§ The problem
Every line in the entries where "телефона" is found should be copied.

§ Records for the task

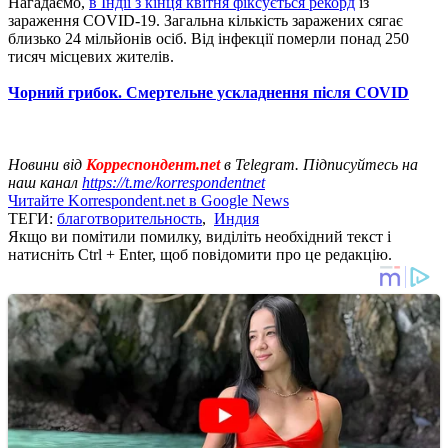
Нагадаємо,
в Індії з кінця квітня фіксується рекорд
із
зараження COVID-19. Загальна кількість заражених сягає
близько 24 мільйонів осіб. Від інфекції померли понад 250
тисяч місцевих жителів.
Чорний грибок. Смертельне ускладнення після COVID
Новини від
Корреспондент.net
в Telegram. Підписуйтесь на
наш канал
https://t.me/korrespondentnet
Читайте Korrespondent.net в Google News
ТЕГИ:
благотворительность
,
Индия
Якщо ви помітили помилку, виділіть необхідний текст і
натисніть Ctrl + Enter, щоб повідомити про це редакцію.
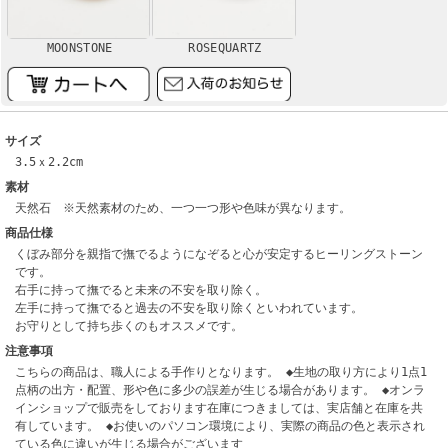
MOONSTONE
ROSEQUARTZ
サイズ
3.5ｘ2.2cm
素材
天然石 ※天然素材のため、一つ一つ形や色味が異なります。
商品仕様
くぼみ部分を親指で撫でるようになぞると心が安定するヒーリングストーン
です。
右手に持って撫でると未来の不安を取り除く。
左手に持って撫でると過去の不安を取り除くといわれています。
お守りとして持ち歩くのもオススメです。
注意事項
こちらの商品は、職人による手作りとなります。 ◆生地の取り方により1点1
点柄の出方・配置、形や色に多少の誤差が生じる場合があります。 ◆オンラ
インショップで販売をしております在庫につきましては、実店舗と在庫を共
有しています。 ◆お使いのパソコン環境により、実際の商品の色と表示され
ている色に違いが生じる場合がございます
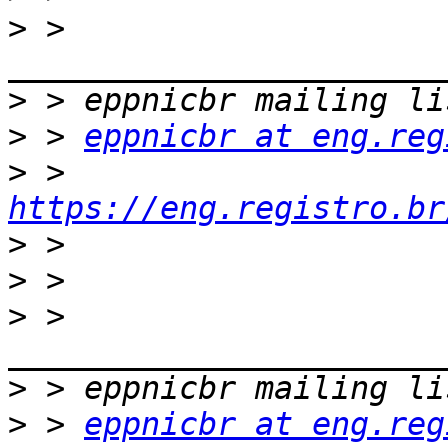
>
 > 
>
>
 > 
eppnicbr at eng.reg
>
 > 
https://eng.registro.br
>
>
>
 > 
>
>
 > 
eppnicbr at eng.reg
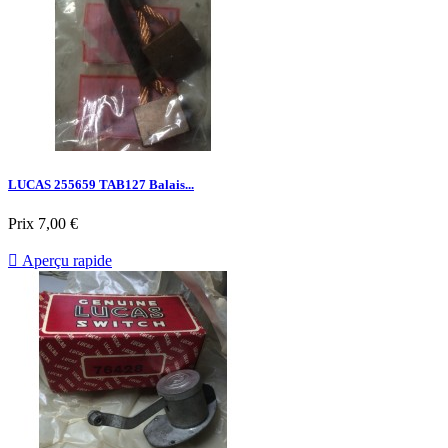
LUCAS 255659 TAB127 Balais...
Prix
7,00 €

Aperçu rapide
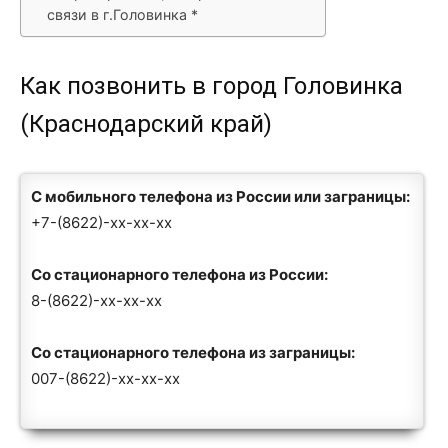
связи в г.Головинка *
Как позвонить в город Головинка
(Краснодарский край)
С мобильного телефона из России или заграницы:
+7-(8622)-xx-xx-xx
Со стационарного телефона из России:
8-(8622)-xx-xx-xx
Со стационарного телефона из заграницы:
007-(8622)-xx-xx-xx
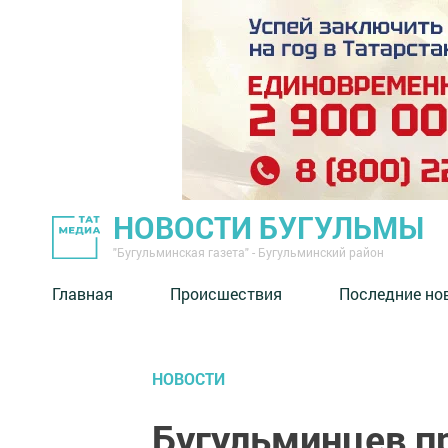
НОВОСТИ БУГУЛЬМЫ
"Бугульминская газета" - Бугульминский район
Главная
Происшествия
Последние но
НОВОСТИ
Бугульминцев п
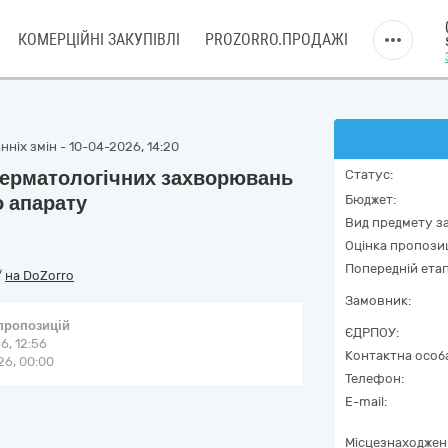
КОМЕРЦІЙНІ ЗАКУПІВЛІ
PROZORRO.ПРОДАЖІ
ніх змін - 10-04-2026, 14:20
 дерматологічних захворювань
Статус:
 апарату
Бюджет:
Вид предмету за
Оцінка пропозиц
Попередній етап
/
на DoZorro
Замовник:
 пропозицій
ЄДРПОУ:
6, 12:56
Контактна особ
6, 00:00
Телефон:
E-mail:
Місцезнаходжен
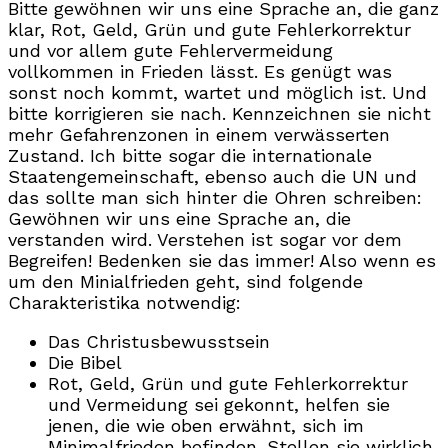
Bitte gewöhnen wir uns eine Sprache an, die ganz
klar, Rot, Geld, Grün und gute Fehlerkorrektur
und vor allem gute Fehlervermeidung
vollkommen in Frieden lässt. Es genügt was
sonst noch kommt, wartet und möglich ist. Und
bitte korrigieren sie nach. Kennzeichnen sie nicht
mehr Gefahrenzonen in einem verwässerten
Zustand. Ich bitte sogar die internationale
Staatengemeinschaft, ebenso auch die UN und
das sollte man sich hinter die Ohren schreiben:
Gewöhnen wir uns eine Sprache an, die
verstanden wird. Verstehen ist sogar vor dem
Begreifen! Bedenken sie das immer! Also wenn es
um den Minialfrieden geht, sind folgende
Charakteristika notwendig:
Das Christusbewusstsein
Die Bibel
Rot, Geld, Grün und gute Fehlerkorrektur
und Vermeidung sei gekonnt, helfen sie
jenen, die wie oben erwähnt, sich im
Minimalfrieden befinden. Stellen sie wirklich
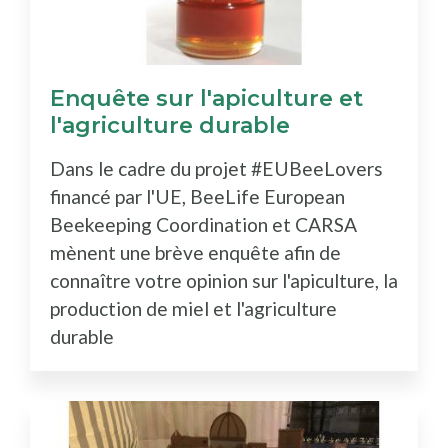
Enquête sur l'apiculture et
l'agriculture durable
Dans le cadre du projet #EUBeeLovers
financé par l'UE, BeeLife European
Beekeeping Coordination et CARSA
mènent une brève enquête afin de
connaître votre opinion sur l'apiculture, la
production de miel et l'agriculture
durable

§ Exercise response
С мобильного телефона из России или заграницы:
Со стационарного телефона из России:
Со стационарного телефона из заграницы:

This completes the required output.